Kitap Tanıtımı |
İlk hakemlik yıllarımda çok agresiftim. Aileme küfür edildiğini
duyunca tribüne dönüp cevap veriyordum. Hakemi aslana, sahayı
kafese, seyircileri de kediye benzetiyorum. Kediler maç boyunca
aslana kafa tutuyor. Ama maç bitince aslan kafesten çıkıyor, seyirci
hiçbir yerde yok. Olgunlaştıkça hiç umursamamaya başladım. Bana
ibne demeleri beni sadece güldürür.

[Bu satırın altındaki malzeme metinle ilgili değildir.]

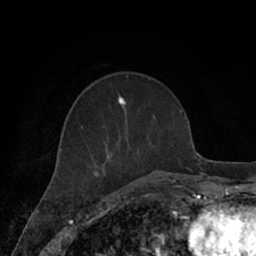
Breast MRI (dynamic contrast-enhanced), one axial slice. Position 26 of 66 along the scan axis. Cropped to one breast. Dynamic contrast-enhanced series, time point 2 of 7 at this slice position (early post-contrast). 1.5 T. TE 3 ms, TR 6.2 ms. 2.4 mm slice thickness. 256 × 256 image matrix, field of view 160 × 160 mm. Female patient.
Outlined on this slice (semi-automatic segmentation, software-assisted and operator-edited):
- enhancing-tissue mask used for the functional tumour volume (all voxels passing the contrast-enhancement thresholds inside the analysis volume; usually the tumour): bounding box (x1, y1, x2, y2) in pixels: (82, 94, 171, 182)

Ben eşcinselim, ibne değil.
Seyircinin de ibnelikten anladığı zaten entrika çevirmek
Halil İbrahim Dinçdağ, Türkiyede futbol ortamında eşcinsel
kimliğiyle var olma mücadelesi veren ilk kişi. Eşcinsel kimliğinden
ötürü hakemliği sürdürmesi engellenen Dinçdağ, Burcu Karakaşın
kendisiyle yaptığı uzun söyleşide, futbolun erkek ortamındaki
macerasını anlatıyor. Sadece futbol dünyasında değil, Trabzonda,
muhafazakâr bir çevrede, cemaat yurtlarında ve bir inanan olarak
varolma uğraşı var bu maceranın içinde. Ve tabii ikiyüzlü bir dışlama
pratiği var.
Eşcinsellerin Türkiyedeki tanınma mücadelesini ve futbolun da bu
mücadelenin bir alanı haline gelmesini, Bawer Çakırın kitaptaki
yazısından izliyoruz. Bawer Çakır, öznel deneyimiyle nesnel durumu
harmanlayarak anlatıyor bu mücadeleyi.
Yalnız LGBT hareketi içindekilerin değil, aynı zamanda herkesin
özellikle de homofobların okumasını şiddetle öneririm.